• _Exercise_: Start to finish, write out the entries exactly, leaving the pictures aside.

Records for the exercise section start

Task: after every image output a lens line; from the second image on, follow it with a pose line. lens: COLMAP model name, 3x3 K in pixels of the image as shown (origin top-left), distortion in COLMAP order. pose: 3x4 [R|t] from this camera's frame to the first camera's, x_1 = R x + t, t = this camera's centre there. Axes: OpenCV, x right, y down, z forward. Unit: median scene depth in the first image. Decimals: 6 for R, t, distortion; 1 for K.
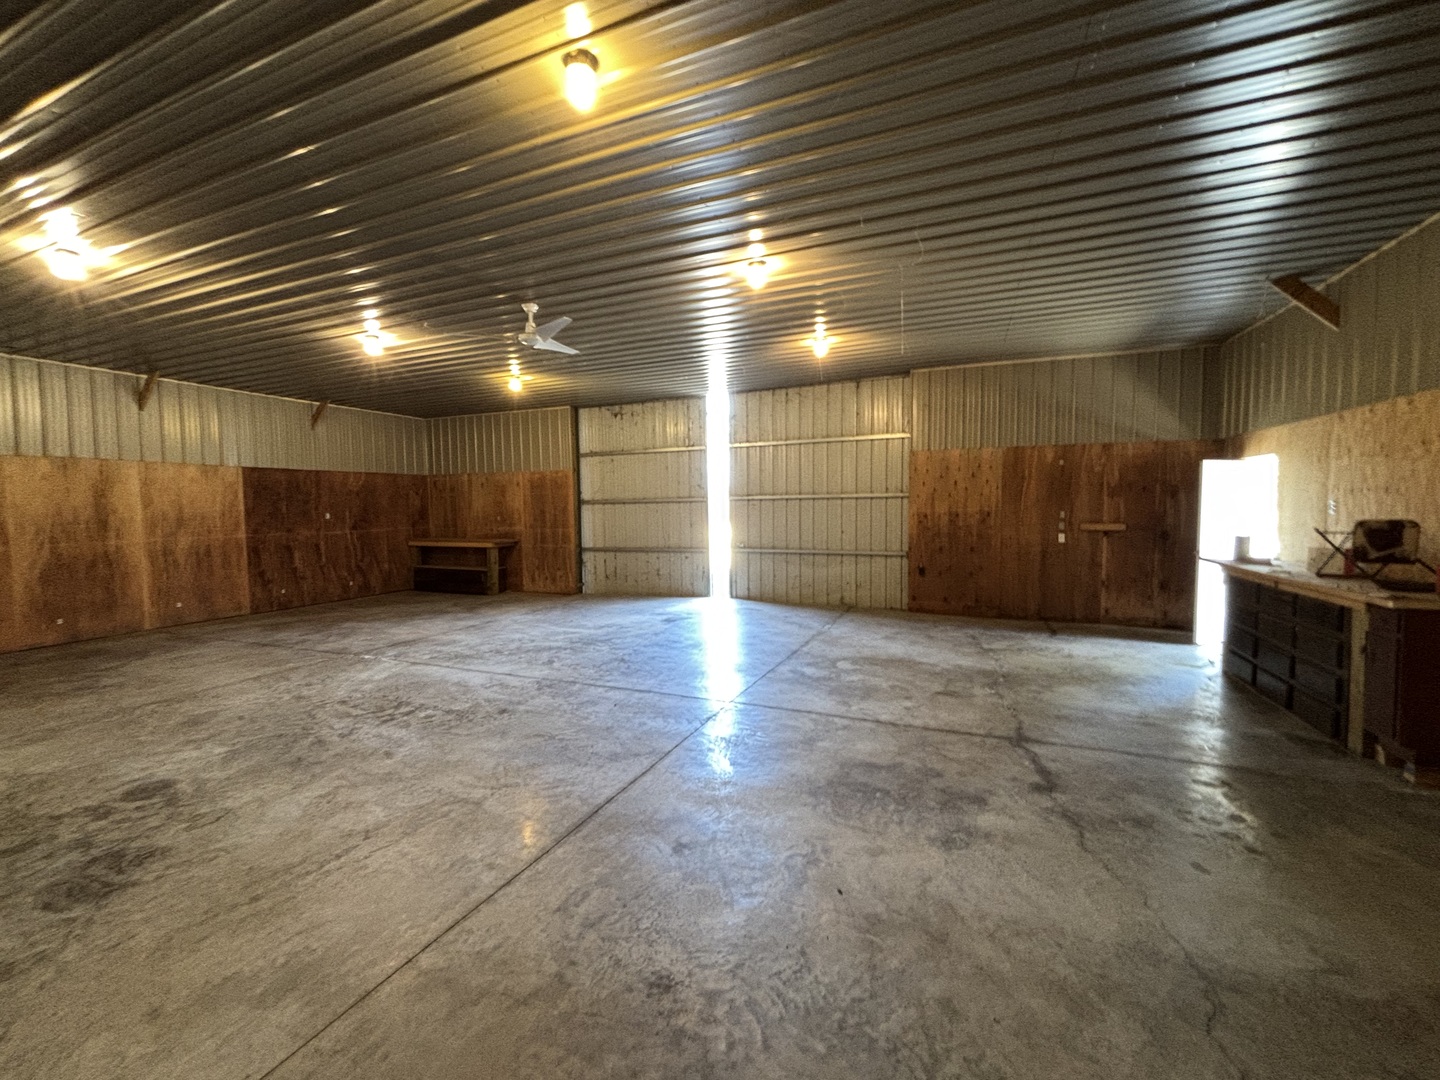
lens RADIAL K [[572.5, 0, 720.0], [0, 572.5, 546.0], [0, 0, 1]] dist [-0.000710, -0.000439]
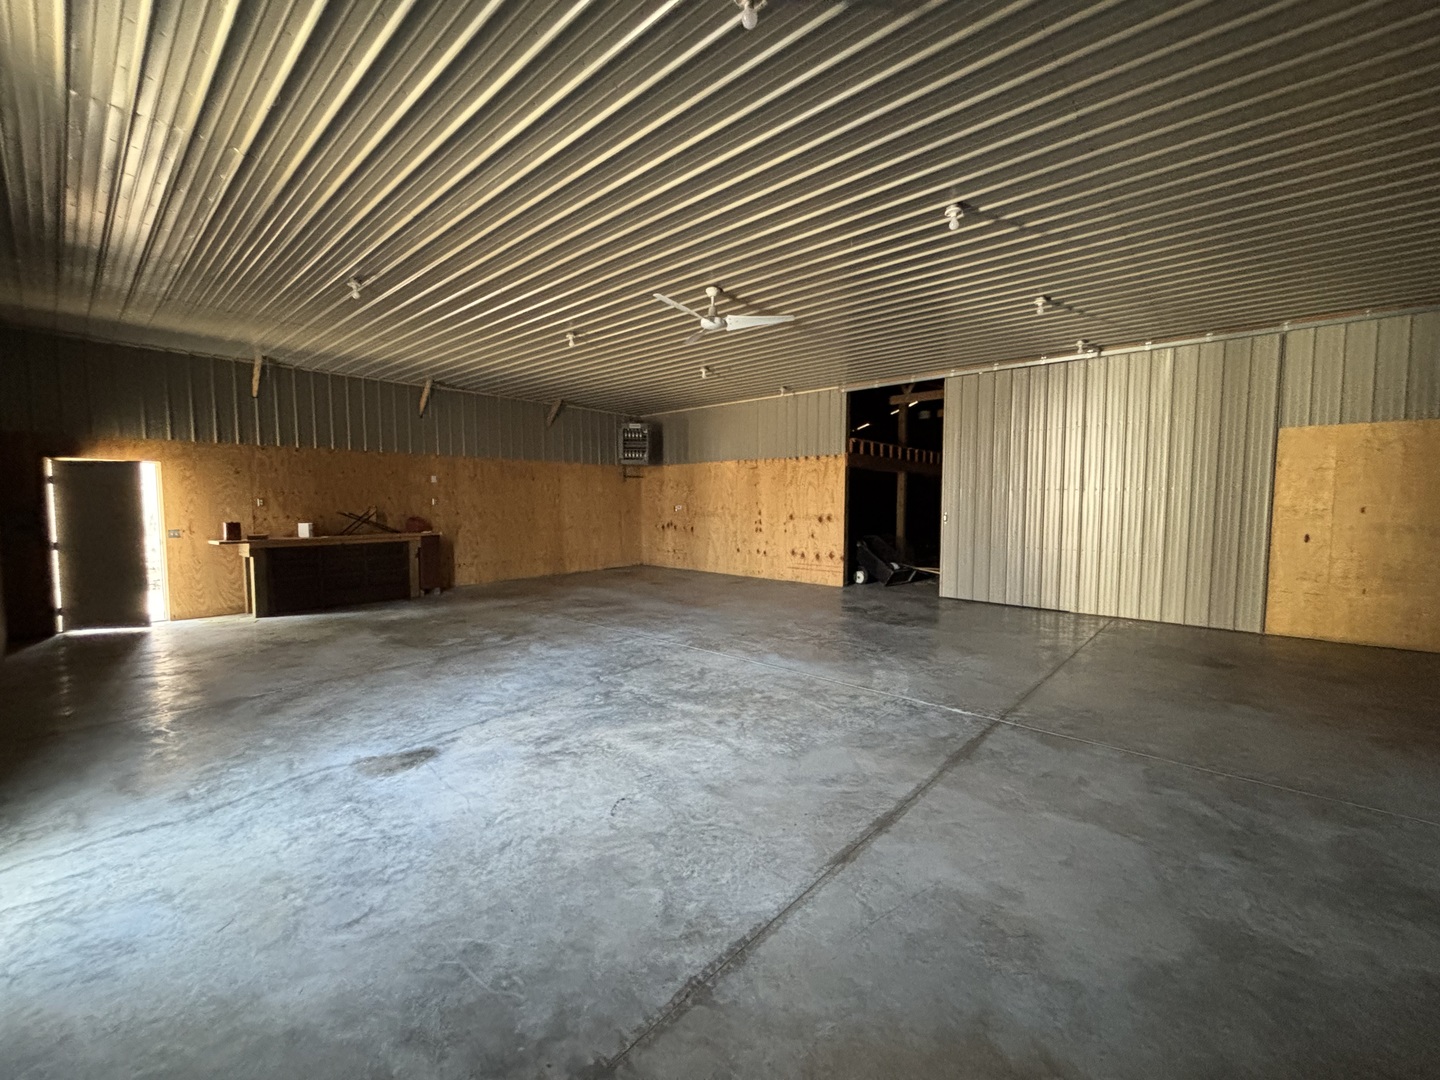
lens RADIAL K [[580.1, 0, 722.6], [0, 580.1, 535.5], [0, 0, 1]] dist [-0.001266, -0.000320]
pose [[-0.948940, -0.003511, 0.315437, -0.500962], [0.037500, 0.991592, 0.123850, -0.089811], [-0.313220, 0.129355, -0.940830, 1.493680]]
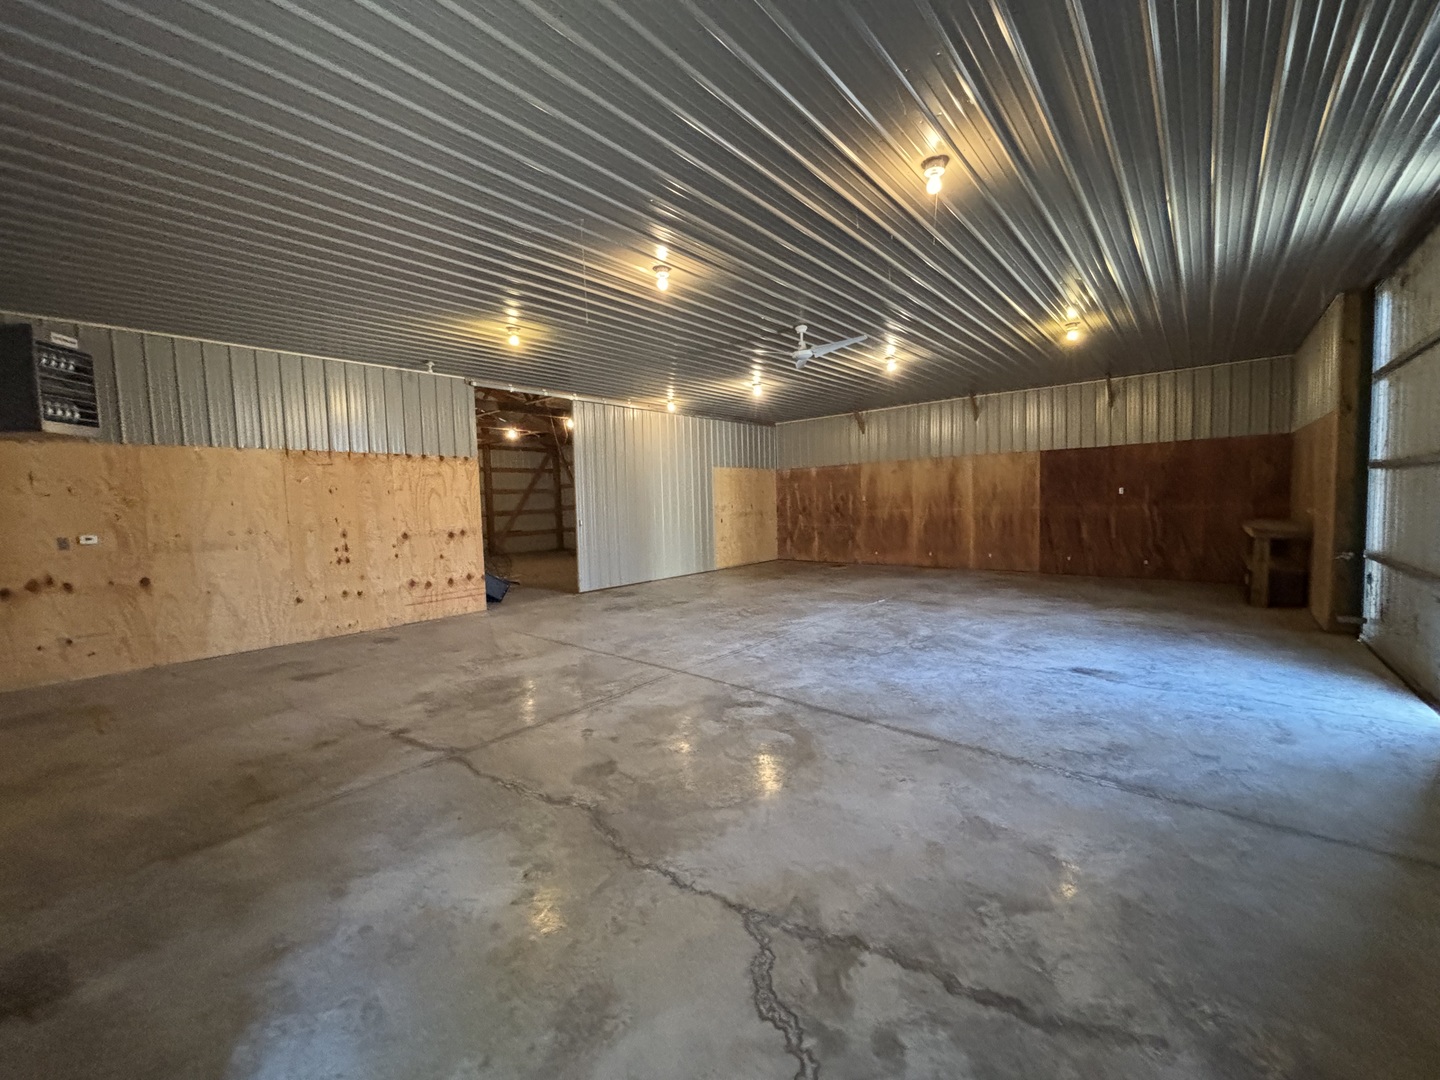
lens RADIAL K [[580.1, 0, 722.6], [0, 580.1, 535.5], [0, 0, 1]] dist [-0.001266, -0.000320]
pose [[-0.290040, 0.080378, -0.953633, 0.689828], [-0.031844, 0.995104, 0.093558, -0.067582], [0.956485, 0.057503, -0.286061, 0.903774]]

Records for the exercise section end

• _Answer space_:
Task: after every image output a lens line; from the second image on, follow it with a pose line. lens: COLMAP model name, 3x3 K in pixels of the image as shown (origin top-left), distortion in COLMAP order. pose: 3x4 [R|t] from this camera's frame to the first camera's, x_1 = R x + t, t = this camera's centre there. Axes: OpenCV, x right, y down, z forward. Unit: median scene depth in the first image. Decimals: 6 for R, t, distortion; 1 for K.
lens RADIAL K [[572.5, 0, 720.0], [0, 572.5, 546.0], [0, 0, 1]] dist [-0.000710, -0.000439]
lens RADIAL K [[580.1, 0, 722.6], [0, 580.1, 535.5], [0, 0, 1]] dist [-0.001266, -0.000320]
pose [[-0.948940, -0.003511, 0.315437, -0.500962], [0.037500, 0.991592, 0.123850, -0.089811], [-0.313220, 0.129355, -0.940830, 1.493680]]
lens RADIAL K [[580.1, 0, 722.6], [0, 580.1, 535.5], [0, 0, 1]] dist [-0.001266, -0.000320]
pose [[-0.290040, 0.080378, -0.953633, 0.689828], [-0.031844, 0.995104, 0.093558, -0.067582], [0.956485, 0.057503, -0.286061, 0.903774]]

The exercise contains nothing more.